🤖 AI Summary
This work addresses the poor parallelism and low hardware utilization in block-wise parallel linear attention on NPUs, which stem from forward substitution during matrix inversion. To overcome this, the authors propose a fast approximation algorithm based entirely on matrix multiplication. Specifically designed for strictly lower triangular matrices, the method combines truncated Neumann series expansion, structured masking, and parallel residual correction to eliminate sequential dependencies. It further incorporates low-bit quantization compatibility and block-aware optimization of the approximation order, achieving high hardware efficiency without compromising model accuracy.
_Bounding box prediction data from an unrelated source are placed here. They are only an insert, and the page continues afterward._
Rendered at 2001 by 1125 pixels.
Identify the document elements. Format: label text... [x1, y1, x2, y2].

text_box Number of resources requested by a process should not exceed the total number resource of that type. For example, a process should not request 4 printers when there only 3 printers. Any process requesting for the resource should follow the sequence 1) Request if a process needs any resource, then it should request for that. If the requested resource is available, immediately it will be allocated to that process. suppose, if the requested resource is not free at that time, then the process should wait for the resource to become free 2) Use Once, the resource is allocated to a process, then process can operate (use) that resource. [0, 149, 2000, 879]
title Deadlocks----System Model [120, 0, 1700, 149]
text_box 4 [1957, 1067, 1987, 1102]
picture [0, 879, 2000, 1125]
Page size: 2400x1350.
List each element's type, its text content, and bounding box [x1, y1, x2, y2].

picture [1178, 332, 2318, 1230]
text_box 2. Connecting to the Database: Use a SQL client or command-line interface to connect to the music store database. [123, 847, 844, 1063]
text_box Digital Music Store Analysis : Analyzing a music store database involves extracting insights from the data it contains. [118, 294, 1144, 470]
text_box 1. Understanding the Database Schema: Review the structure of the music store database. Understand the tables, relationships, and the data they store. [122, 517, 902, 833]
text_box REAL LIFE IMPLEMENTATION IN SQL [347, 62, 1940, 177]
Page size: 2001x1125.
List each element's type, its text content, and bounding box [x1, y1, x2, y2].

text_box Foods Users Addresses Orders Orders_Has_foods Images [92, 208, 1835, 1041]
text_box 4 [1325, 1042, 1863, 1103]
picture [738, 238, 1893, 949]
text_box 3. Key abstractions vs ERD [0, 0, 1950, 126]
Evaluated on the Qwen3.5 model family, the approach delivers up to 5× kernel-level speedup, reduces decoder-layer overhead by 20%, and maintains consistent performance across both floating-point and low-precision inference settings.
📝 Abstract
Matrix inversion in chunk-wise parallel linear attention is a major bottleneck for long-context modeling, particularly on NPUs, where forward-substitution-based methods exhibit limited parallelism and poor hardware utilization. We propose a fast, Matrix Multiplication (MatMul)-based algorithm tailored for strictly lower-triangular matrices arising in chunk-wise linear attention. Motivated by the rapid growth of Neumann-series terms and the diagonal concentration of the inverse matrix, we employ a truncated Neumann expansion with structural masking and parallel residual correction to eliminate sequential dependencies. We further extend our method to low-bits INT by mitigating the dynamic range expansion arising from repeated matrix power operations, and adapt the approximation order and residual step to the chunk size to minimize computational cost while preserving the model's accuracy. Experiments on Qwen3.5-family models demonstrate up to 5$\times$ kernel-level speedup and a 20% reduction in decode-layer overhead, while preserving accuracy under both floating-point and low-precision inference. Our method offers an efficient and hardware-friendly solution for scalable linear attention.